Abstract

Many issues associated with managing centralized database include data isolation, redundancy, inconsistency, and atomicity of updates, among others; however, distributed database implementation over high-performance compute nodes maximizes information value across the networks. Also, analysis of bigdata generated/consumed over the mobile Internet, Internet of Things (IoT) and cloud computations necessitates low-latency reads and updates over cloud clusters. Conventionally, services in distributed systems demand optimized transactions. This paper examines transaction generation over distributed storage pool using suggested reference architectures of fragmentation using hybrid semi-join operations to offer mobility transparency as an additional ingredient of integrity transparency offer of DDBMS. Distributed storage pool is simulated using configured WLAN to activate multiple file transfers concurrently, engaging mobile nodes and large file sizes. Major functionality desired in the storage pool is improvised by storage virtualization whereby a global schema query optimizer effects transaction management to characterized latency-driven throughputs achieved by joint optimization of network and storage virtualization. Measurements and evaluations gave the best overall performance of low-latency reads and updates using the provisioned mobile-transmission control protocol (M-TCP).
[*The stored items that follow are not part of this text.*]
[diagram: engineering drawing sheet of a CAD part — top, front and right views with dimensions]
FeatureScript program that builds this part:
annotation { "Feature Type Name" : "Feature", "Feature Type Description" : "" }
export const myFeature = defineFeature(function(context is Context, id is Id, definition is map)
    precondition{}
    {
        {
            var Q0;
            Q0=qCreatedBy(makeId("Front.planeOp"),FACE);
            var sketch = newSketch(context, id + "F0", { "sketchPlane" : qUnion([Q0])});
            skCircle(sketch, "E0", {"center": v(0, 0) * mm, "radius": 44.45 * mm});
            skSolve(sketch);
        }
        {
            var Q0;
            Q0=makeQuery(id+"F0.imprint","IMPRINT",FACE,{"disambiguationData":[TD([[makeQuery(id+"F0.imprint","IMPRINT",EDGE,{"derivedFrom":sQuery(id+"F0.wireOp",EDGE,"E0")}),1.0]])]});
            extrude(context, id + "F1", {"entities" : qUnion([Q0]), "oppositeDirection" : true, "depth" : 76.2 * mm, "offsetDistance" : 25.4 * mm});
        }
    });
Appreciable improvement in service delivery is offered using distributed storage pool (DSP) facilitated with hybridized RAID construction and copy mechanisms. Improved response-time and speed-up transmissions evidently showed low-latency read and update transactions, depicting improved service delivery. Evaluating the DDBMS model simulated in the DSP architecture, all complexity (overheads) associated with conventional shared systems were minimized.